Em vez disso, a equipa propôs que o oxigénio do cometa não vem da água, mas de dois reservatórios: um composto de oxigénio, monóxido de carbono e dióxido de carbono no interior do núcleo rochoso do cometa, e uma bolsa mais rasa mais próxima da superfície onde o oxigénio se combina quimicamente com moléculas de água gelada.
A ideia é a seguinte: um reservatório profundo de oxigénio, monóxido de carbono e dióxido de carbono gelado está constantemente a emitir gases porque o oxigénio, o dióxido de carbono e o monóxido de carbono evaporam-se a temperaturas muito baixas.

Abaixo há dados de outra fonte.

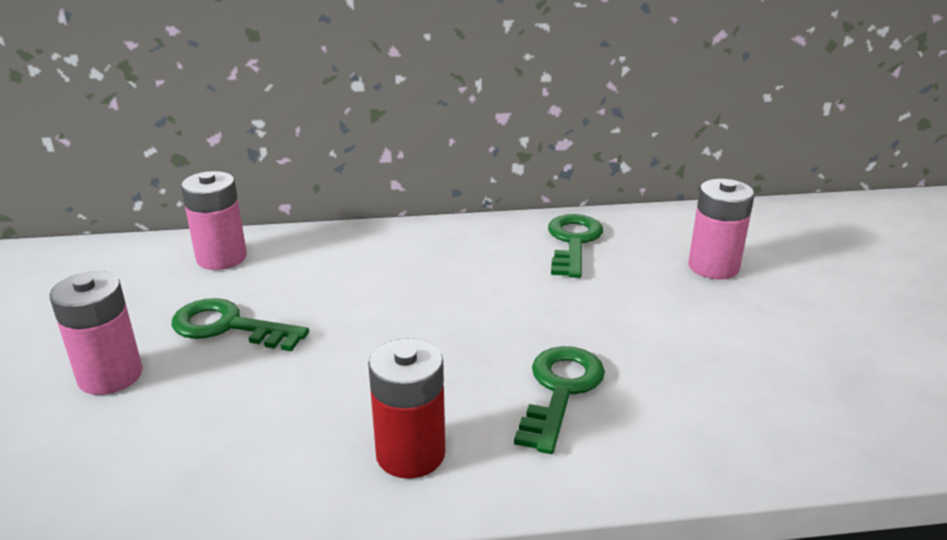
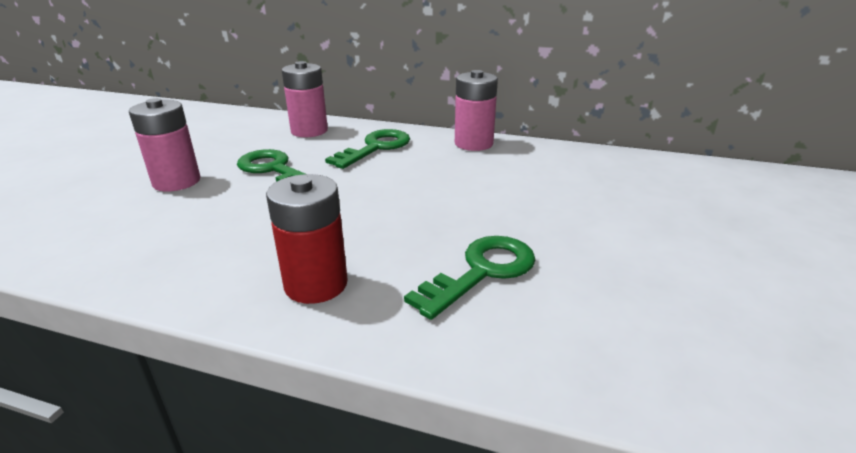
camera: 25 degrees right, 0 degrees up
green key [548,214,603,278] -> green key moved to [325,129,410,169]
pink battery [688,179,755,279] -> pink battery moved to [455,70,498,151]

No entanto, como o oxigénio atravessa o interior do cometa até à superfície, parte insere-se quimicamente na água gelada (um dos principais constituintes do núcleo do cometa) para formar um segundo reservatório de oxigénio, mais raso. Mas a água gelada vaporiza a uma temperatura muito mais elevada do que o oxigénio, por isso, até o Sol aquecer suficientemente a superfície e vaporizar a água gelada, o oxigénio fica preso.
A consequência é que o oxigénio pode acumular-se neste reservatório raso durante longos períodos até que a superfície do cometa seja finalmente aquecida o suficiente para que a água gelada se vaporize, libertando uma pluma muito mais rica em oxigénio do que estava realmente presente no cometa.

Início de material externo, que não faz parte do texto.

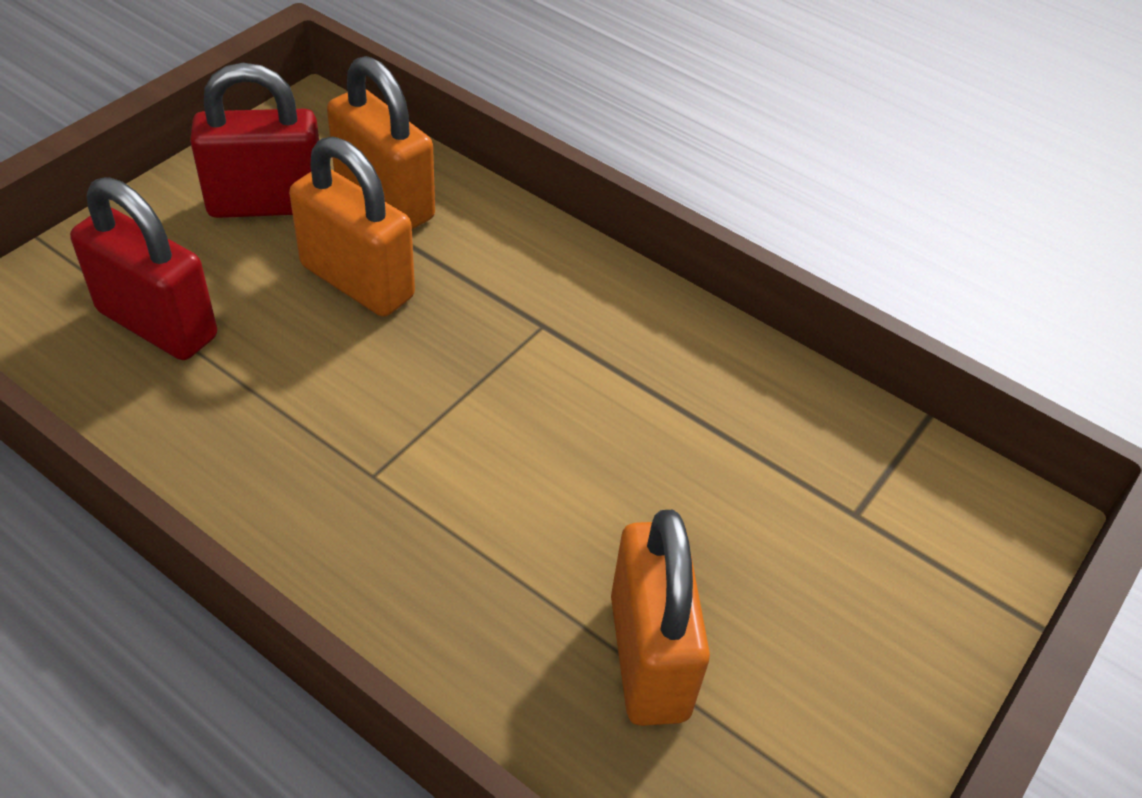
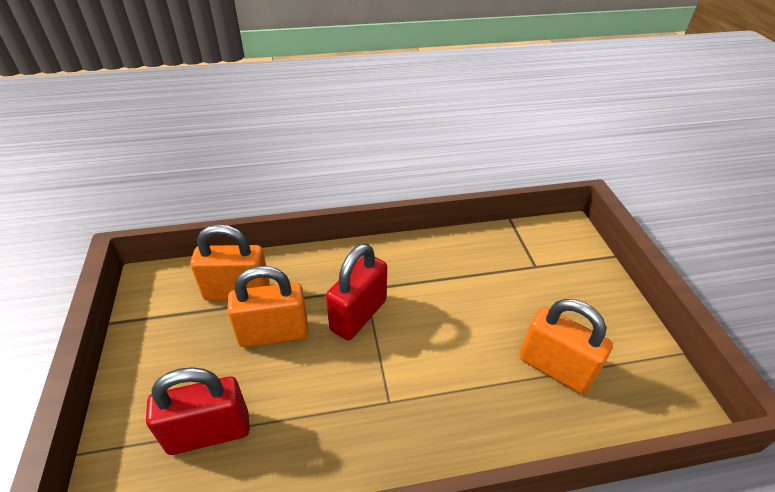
camera: 45 degrees left, 5 degrees down
red padlock [190,63,319,218] -> red padlock moved to [326,244,387,340]

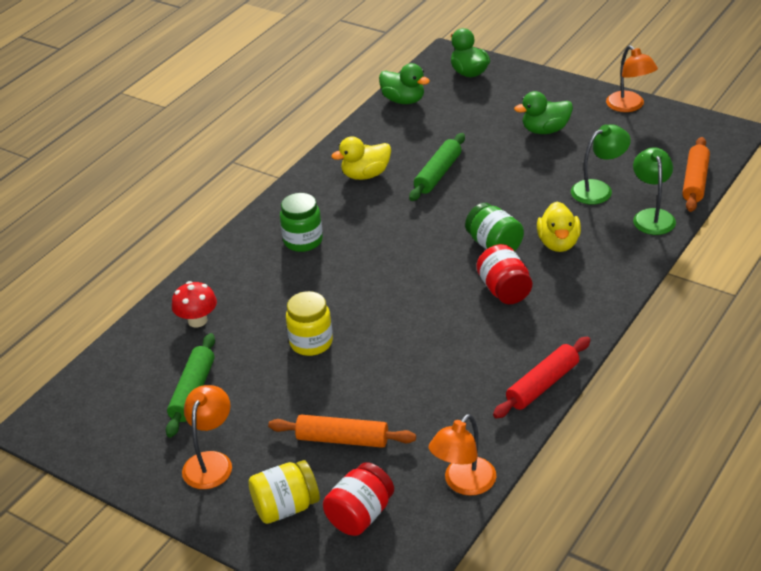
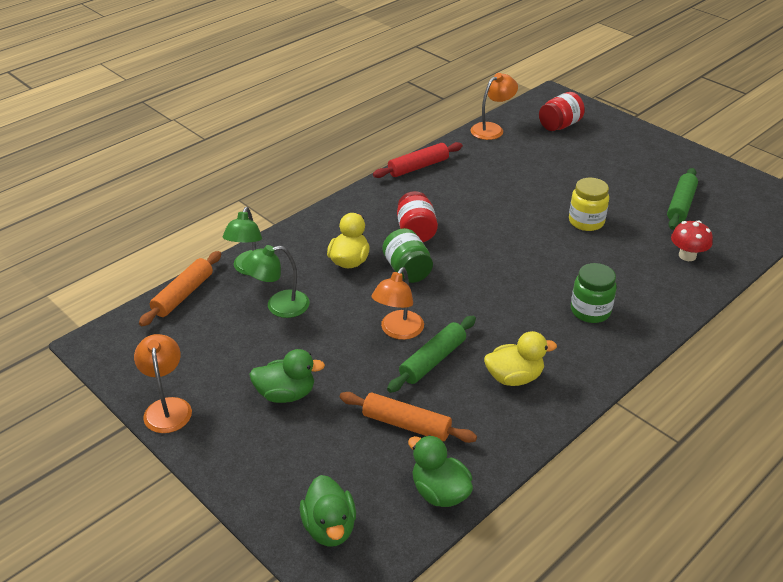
camera: 170 degrees left, 0 degrees up
orange lamp [182,385,232,489] -> orange lamp moved to [371,267,424,340]
yellow jar [248,460,320,524] -> none
orange rolling pin [268,415,416,448] -> orange rolling pin moved to [340,392,477,443]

“Dito de outra forma, as abundâncias de oxigénio medidas na cabeleira do cometa não refletem necessariamente as suas abundâncias no núcleo do cometa,” explicou Luspay-Kuti.

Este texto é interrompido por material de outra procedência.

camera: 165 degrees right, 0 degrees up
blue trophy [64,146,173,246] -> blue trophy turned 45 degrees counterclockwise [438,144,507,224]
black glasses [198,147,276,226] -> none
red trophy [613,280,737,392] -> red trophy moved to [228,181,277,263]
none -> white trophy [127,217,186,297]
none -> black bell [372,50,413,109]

Consequentemente, o cometa também vacilaria com as estações do ano entre a forte associação à água (quando o Sol aquece a superfície) e a forte associação ao dióxido de carbono e ao monóxido de carbono (quando esta superfície não está virada para o Sol e o cometa está suficientemente longe) – exatamente o que a Rosetta observou.
“Esta não é apenas uma explicação: é a explicação, porque não há outra possibilidade,” disse Olivier Mousis, cientista planetário da Universidade de Aix-Marselha em França e coautor do estudo. “Se o oxigénio estivesse apenas a vir da superfície, não veríamos estas tendências observadas pela Rosetta.”
A principal implicação, disse, é que significa que o oxigénio do cometa 67P é, de facto, oxigénio que se acumulou no início do Sistema Solar. Apenas que é somente uma fração do que as pessoas tinham pensado.
Luspay-Kuti disse que quer aprofundar o tema examinando as espécies moleculares menos abundantes do cometa, como o metano e o etano, e a sua correlação com o oxigénio molecular e com outras espécies maiores. Ela suspeita que isto irá ajudar os investigadores a ter uma melhor ideia do tipo de gelo em que o oxigénio foi incorporado.
“Ainda é necessário encontrar uma forma de incorporar o oxigénio no cometa”, disse, considerando que a quantidade de oxigénio ainda é maior do que a observada na maioria das nuvens moleculares. Mas ela disse que esperava que a maioria dos investigadores acolhesse o estudo e as suas conclusões com um suspiro de alívio.